SELECTED TEXT:
Segment Open

Any thoughts on this? I'd like to make sure I know exactly what to expect before I write the data servlet.

On Sun, Aug 3, 2014 at 12:43 PM, Andrew Dzik andy.dzik@gmail.com wrote:

Assuming that it makes sure that all data posts are finished before going on to the next task then things like task id don't need to be explicitly sent. Note that currently with the jsp questionnaire, every item in a question raises the number by 1, so if you have the response, the reaction time, and the time from start, the question number will go up by 3 for each question. Every item probably has to have a unique question number, so this will continue unless we change the DB.

Also, is the data just being submitted at the end, or pulsed? If people can change the answers to questions that have already been saved to the DB, that will make things a little bit more complicated.

On Sat, Aug 2, 2014 at 12:35 AM, baranan notifications@github.com wrote:

I think that each unit described by Elad should be saved by the servlet. The most important row pertains to the actual response value: name to question_name, response to question_response

I assume you could infer question_number and questionnaire_name without getting the explicit information from PIQuest. @andrewdzik https://github.com/andrewdzik, is that correct?

For latency, I now see that it is a bit complicated and we need to make a few decisions. With the jsp questionnaires we had two additional rows for each question: One row had question_name = (name + 'rt') and question_response = latency from the time the question was shown to time the participant submitted the response (in PIQ's terms, this is the time from the loading of the page until its submission). Another row had question_name = (name + 'trt') and question_response = latency from the time the whole questionnaire started until the participant submitted the response.

I think that that these two values cannot be computed from what Elad planned to send. This could be fixed easily for questionnaires that do not allow going back: submitLatency: (String) The time from when the page was last loaded until the response was last submitted (i.e., when it was clicked away). questionnaireStartTime : (String) UNIX time for current questionnaire load.

I think that submitLatency will be identical to the 'rt' used today. So, the servlet will save these rows: question_name = (name + 'rt'), question_response = submitLatency. question_name = (name + 'trt'), question_response = submitLatency + (pageStartTime-questionnaireStart).

Segment Closed

DIRECTIONS:
1. Answer these questions using the email thread about the data servlet:
(a) In the jsp questionnaire, by how much does the question number go up for each question when the response, the reaction time, and the time from start are all recorded?
(b) In the jsp questionnaires, what question_name was given to the row holding the latency from when the whole questionnaire started until the participant submitted the response?
(c) Which value is expected to be identical to the 'rt' used today?
2. Summarize the email thread about the data servlet in two sentences.
The records have no connection to the email thread about the data servlet.

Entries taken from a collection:
Segment Open

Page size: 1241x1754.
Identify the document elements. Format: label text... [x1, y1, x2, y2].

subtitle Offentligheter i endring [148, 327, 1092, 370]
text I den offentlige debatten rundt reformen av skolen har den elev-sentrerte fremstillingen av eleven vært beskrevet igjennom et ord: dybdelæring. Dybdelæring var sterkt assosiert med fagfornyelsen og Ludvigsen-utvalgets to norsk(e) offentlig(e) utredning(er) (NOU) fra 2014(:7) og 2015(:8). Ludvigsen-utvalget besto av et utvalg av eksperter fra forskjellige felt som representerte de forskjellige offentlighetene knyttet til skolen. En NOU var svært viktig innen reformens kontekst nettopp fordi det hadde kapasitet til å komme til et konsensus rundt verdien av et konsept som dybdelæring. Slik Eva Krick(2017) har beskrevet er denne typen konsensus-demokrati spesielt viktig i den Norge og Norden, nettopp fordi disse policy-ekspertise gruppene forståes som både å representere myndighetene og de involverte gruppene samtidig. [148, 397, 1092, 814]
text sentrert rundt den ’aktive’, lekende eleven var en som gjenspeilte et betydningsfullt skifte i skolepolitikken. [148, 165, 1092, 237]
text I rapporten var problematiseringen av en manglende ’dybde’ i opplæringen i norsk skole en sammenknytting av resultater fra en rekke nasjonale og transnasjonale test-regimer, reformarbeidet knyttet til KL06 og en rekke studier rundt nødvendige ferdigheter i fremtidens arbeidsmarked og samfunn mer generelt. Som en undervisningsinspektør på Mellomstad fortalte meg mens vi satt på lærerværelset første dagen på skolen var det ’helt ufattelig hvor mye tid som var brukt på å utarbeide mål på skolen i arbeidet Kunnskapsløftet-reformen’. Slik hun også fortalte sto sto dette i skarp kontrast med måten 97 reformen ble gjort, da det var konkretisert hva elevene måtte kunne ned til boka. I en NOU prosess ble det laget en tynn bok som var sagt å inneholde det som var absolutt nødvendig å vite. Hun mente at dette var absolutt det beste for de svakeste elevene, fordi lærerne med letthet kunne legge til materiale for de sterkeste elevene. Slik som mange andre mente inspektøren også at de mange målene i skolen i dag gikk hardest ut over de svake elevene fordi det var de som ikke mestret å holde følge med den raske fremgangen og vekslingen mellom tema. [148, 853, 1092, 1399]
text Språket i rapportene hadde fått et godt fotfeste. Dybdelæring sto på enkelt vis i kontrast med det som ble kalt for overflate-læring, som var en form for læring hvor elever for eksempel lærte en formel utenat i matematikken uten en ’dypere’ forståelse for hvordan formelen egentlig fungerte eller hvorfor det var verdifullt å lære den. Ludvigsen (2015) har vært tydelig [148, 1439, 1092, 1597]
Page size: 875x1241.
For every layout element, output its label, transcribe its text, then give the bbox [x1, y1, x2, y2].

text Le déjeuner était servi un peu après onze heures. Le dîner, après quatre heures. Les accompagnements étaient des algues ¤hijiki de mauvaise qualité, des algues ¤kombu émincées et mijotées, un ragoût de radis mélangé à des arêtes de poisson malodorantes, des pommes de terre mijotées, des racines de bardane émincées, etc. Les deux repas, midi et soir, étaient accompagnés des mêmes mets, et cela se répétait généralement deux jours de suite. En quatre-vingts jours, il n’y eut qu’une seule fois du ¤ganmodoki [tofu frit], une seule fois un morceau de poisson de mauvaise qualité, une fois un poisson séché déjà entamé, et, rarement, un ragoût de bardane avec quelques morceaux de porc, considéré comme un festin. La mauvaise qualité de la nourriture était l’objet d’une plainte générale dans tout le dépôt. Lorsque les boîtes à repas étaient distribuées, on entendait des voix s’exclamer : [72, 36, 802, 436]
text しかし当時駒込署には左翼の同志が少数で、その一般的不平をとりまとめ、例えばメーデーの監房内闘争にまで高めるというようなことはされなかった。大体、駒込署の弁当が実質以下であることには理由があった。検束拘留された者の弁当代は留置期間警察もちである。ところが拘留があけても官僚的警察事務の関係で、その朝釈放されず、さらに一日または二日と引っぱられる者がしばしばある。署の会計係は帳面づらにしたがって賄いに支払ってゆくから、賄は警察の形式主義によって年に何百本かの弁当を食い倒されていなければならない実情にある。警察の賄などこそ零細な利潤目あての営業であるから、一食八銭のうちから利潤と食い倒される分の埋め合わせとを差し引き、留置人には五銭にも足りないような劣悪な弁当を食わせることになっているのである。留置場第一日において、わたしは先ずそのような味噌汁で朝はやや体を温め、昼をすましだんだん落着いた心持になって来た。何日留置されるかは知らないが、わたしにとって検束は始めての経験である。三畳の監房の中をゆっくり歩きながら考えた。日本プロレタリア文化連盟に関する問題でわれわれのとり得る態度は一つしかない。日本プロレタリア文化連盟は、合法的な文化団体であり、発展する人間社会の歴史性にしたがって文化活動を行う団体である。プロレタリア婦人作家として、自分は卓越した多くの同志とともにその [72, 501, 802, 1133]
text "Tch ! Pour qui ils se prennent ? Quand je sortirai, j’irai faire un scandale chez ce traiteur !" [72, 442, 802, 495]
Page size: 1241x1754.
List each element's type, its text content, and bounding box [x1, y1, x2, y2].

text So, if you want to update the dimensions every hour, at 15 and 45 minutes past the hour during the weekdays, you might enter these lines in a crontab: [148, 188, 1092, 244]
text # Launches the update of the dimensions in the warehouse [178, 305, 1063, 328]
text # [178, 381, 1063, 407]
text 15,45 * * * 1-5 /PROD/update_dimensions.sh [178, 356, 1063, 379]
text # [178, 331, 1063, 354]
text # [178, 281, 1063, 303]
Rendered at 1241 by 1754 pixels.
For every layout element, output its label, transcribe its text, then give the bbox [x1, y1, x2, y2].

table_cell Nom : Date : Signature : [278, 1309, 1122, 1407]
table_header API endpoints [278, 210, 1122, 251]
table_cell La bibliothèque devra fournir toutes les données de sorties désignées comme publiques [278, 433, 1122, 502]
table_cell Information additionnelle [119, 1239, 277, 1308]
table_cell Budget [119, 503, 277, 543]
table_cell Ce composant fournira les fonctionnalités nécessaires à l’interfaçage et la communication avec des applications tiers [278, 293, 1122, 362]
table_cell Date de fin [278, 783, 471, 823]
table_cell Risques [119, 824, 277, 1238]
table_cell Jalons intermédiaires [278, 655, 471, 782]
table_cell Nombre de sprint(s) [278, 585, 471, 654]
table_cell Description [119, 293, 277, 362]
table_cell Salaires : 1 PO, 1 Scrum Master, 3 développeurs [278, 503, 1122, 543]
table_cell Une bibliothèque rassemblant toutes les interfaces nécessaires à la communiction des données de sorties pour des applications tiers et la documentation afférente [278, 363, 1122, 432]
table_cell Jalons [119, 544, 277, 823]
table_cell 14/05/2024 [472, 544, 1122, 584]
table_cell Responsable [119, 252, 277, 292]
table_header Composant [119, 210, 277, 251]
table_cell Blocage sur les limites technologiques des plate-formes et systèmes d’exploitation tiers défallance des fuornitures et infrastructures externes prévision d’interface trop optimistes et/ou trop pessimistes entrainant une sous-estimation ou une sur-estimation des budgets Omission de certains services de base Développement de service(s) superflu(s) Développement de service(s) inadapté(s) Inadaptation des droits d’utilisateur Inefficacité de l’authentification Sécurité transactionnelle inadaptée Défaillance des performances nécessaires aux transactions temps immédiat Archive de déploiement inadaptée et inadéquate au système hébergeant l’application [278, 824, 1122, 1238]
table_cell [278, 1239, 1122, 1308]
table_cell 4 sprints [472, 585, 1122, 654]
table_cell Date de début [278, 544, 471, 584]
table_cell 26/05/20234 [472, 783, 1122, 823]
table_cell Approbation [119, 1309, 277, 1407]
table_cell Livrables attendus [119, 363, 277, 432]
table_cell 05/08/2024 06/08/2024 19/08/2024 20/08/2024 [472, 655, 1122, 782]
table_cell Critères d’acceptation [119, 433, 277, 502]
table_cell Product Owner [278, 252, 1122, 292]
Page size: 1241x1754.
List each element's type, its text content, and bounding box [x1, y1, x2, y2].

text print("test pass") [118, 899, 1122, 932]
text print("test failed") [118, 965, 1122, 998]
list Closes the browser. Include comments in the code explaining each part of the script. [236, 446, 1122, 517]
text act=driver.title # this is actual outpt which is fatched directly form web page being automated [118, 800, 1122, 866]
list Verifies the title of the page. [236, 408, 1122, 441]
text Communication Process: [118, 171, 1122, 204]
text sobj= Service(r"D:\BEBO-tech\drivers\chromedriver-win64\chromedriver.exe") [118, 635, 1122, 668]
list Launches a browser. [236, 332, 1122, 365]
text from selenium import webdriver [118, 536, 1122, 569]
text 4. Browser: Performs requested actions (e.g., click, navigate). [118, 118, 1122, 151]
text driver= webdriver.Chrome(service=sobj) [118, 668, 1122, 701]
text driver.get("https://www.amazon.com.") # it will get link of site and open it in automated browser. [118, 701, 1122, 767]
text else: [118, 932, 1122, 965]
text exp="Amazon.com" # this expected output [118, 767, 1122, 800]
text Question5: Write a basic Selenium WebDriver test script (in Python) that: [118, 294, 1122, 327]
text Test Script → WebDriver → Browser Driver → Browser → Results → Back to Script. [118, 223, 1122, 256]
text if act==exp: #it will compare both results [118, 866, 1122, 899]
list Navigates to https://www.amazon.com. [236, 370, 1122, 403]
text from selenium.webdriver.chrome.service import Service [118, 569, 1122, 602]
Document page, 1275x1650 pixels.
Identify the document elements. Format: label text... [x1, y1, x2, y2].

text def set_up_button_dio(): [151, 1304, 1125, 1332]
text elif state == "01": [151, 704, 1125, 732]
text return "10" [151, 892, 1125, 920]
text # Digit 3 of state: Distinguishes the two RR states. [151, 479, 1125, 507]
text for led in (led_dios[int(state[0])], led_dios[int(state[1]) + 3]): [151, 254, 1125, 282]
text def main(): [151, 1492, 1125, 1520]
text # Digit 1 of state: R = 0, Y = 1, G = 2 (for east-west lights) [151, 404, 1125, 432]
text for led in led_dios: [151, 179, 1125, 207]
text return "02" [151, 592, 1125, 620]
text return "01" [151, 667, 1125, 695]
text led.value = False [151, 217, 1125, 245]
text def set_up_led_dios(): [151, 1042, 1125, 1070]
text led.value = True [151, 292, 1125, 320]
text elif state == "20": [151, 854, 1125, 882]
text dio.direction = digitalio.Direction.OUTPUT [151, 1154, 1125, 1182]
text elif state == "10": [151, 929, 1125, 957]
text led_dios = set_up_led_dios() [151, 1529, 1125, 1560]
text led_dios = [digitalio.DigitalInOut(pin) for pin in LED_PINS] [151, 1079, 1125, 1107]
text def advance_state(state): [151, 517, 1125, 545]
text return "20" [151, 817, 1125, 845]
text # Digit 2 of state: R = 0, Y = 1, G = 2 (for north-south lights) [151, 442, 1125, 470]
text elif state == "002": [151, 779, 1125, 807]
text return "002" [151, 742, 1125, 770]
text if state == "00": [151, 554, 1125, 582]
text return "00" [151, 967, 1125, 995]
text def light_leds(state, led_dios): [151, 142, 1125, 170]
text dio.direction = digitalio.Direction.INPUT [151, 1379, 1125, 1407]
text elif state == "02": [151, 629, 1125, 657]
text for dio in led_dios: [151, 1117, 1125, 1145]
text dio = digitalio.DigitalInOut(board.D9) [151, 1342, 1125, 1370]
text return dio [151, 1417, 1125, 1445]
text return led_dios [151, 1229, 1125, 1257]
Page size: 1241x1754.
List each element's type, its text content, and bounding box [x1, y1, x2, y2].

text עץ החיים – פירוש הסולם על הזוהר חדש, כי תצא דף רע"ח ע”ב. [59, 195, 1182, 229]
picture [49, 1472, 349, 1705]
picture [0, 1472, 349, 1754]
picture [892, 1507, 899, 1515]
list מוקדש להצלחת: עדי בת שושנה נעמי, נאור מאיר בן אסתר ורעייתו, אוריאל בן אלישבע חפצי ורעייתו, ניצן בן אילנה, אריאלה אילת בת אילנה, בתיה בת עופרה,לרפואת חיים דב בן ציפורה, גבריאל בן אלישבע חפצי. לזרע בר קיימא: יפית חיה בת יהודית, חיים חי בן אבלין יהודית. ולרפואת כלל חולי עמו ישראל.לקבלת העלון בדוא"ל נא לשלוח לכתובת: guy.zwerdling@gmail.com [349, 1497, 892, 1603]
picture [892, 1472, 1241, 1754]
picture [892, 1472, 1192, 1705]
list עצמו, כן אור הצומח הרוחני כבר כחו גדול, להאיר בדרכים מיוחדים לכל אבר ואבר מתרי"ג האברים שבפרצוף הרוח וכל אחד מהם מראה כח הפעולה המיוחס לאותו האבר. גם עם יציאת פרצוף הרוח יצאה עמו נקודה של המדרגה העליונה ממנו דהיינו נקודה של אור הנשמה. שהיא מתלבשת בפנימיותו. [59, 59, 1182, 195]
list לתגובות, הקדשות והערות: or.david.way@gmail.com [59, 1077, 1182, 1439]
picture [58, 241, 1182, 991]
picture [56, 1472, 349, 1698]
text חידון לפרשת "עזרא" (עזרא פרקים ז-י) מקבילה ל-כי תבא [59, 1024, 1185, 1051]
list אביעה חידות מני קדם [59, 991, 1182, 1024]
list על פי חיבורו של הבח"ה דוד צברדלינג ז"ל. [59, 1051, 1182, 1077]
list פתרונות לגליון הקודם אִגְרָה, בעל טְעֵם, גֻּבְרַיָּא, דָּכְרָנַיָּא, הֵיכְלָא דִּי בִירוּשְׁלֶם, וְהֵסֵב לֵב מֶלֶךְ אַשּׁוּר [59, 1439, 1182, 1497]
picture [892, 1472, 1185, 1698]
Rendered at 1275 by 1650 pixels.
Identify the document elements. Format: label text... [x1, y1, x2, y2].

Segment Closed

OUTPUTS BY TASK:
1.
(a) By 3.
(b) name + 'trt'
(c) submitLatency

2. The servlet should save each unit, with the main row mapping name to question_name and response to question_response. Two latency rows per question are proposed, name + 'rt' holding submitLatency and name + 'trt' holding submitLatency plus the time from questionnaire start to page start, and the thread also asks whether data is submitted at the end or pulsed.